[[ Supplied information open ]]
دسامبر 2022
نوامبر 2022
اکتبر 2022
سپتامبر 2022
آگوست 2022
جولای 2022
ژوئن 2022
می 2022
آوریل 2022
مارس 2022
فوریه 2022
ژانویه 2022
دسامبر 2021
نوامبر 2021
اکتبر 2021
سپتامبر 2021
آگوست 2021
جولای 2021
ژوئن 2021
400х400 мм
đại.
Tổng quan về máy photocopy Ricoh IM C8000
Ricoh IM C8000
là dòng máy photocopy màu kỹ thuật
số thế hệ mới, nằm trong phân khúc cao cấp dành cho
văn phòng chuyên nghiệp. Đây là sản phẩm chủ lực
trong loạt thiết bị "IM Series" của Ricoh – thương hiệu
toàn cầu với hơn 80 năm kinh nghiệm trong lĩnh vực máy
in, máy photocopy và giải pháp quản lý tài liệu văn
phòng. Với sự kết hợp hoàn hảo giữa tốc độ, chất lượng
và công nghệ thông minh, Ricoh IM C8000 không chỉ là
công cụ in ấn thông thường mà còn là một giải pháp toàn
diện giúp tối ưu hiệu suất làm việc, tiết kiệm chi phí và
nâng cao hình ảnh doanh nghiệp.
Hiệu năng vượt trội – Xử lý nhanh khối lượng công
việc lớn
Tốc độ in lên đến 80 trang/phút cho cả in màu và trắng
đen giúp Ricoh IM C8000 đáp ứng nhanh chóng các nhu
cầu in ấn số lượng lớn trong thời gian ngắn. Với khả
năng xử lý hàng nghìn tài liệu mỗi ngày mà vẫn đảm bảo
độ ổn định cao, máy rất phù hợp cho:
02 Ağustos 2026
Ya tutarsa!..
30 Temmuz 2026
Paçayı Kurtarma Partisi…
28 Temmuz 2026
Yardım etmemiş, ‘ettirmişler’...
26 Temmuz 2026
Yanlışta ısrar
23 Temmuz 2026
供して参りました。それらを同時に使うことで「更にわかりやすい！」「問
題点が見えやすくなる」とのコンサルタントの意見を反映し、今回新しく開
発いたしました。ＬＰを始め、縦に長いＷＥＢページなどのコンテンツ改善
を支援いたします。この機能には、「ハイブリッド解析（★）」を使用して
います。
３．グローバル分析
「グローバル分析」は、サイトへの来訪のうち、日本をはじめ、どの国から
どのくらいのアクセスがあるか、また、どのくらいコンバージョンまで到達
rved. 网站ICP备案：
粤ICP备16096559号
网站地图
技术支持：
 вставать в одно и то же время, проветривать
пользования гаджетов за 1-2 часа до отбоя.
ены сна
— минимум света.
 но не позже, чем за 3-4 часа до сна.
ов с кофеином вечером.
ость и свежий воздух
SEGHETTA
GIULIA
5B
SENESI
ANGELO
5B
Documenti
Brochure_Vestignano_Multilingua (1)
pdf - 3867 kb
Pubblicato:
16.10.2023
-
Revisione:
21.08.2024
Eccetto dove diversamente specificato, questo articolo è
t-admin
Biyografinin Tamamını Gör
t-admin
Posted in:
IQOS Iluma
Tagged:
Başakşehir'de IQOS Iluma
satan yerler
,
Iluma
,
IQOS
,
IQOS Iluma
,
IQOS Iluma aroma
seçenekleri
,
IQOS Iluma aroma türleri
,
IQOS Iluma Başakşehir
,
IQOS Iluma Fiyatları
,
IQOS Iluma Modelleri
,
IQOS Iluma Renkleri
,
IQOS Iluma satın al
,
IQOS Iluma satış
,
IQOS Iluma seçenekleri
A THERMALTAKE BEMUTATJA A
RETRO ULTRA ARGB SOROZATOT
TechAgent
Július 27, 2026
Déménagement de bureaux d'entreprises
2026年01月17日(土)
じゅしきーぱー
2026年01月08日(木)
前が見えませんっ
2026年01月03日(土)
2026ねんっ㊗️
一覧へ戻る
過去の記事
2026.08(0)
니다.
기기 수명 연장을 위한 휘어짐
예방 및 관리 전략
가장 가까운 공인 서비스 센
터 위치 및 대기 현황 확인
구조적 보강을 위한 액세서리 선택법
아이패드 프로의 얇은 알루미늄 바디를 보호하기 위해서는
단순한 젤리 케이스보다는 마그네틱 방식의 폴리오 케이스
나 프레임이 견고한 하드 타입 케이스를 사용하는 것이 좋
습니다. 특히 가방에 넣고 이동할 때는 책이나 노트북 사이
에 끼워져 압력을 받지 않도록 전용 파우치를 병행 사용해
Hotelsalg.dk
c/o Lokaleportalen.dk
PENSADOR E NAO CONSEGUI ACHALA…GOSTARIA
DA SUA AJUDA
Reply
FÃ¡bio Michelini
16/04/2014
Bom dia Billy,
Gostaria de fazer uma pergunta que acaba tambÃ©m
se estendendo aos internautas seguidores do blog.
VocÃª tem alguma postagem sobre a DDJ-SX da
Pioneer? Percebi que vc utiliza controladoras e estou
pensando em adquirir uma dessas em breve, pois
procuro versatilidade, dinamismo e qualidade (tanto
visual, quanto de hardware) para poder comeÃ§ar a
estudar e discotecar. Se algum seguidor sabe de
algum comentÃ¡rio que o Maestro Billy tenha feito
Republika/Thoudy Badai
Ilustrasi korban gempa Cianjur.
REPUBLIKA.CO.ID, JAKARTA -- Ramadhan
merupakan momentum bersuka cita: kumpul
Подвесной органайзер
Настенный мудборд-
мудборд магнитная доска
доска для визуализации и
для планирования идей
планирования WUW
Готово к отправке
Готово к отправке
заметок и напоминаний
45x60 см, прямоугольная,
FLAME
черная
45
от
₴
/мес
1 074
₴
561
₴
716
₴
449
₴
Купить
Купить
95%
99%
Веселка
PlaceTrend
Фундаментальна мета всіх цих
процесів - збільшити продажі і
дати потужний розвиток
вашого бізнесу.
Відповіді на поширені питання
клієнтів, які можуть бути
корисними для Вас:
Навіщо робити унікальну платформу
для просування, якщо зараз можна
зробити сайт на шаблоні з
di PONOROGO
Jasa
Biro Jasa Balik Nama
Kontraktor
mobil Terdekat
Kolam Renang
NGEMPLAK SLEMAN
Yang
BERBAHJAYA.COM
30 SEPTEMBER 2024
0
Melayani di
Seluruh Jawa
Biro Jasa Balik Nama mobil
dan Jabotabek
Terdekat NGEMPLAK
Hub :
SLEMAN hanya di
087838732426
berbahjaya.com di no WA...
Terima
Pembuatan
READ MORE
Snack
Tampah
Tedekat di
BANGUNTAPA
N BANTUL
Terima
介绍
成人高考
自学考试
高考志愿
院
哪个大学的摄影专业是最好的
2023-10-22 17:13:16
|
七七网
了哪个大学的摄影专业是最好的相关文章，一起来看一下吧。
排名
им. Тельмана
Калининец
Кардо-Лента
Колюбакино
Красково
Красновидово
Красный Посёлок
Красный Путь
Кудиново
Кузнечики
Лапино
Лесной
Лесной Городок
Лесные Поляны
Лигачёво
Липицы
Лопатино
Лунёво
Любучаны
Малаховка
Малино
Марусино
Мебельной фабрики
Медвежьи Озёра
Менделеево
[[ Supplied information closed ]]
Exercise.
Can you rewrite the items with every "2021" renamed to "2020" and nothing else changed? Begin at the start of the items and stop after the line that contains "và công nghệ".

Result of the task.
دسامبر 2022
نوامبر 2022
اکتبر 2022
سپتامبر 2022
آگوست 2022
جولای 2022
ژوئن 2022
می 2022
آوریل 2022
مارس 2022
فوریه 2022
ژانویه 2022
دسامبر 2020
نوامبر 2020
اکتبر 2020
سپتامبر 2020
آگوست 2020
جولای 2020
ژوئن 2020
400х400 мм
đại.
Tổng quan về máy photocopy Ricoh IM C8000
Ricoh IM C8000
là dòng máy photocopy màu kỹ thuật
số thế hệ mới, nằm trong phân khúc cao cấp dành cho
văn phòng chuyên nghiệp. Đây là sản phẩm chủ lực
trong loạt thiết bị "IM Series" của Ricoh – thương hiệu
toàn cầu với hơn 80 năm kinh nghiệm trong lĩnh vực máy
in, máy photocopy và giải pháp quản lý tài liệu văn
phòng. Với sự kết hợp hoàn hảo giữa tốc độ, chất lượng
và công nghệ thông minh, Ricoh IM C8000 không chỉ là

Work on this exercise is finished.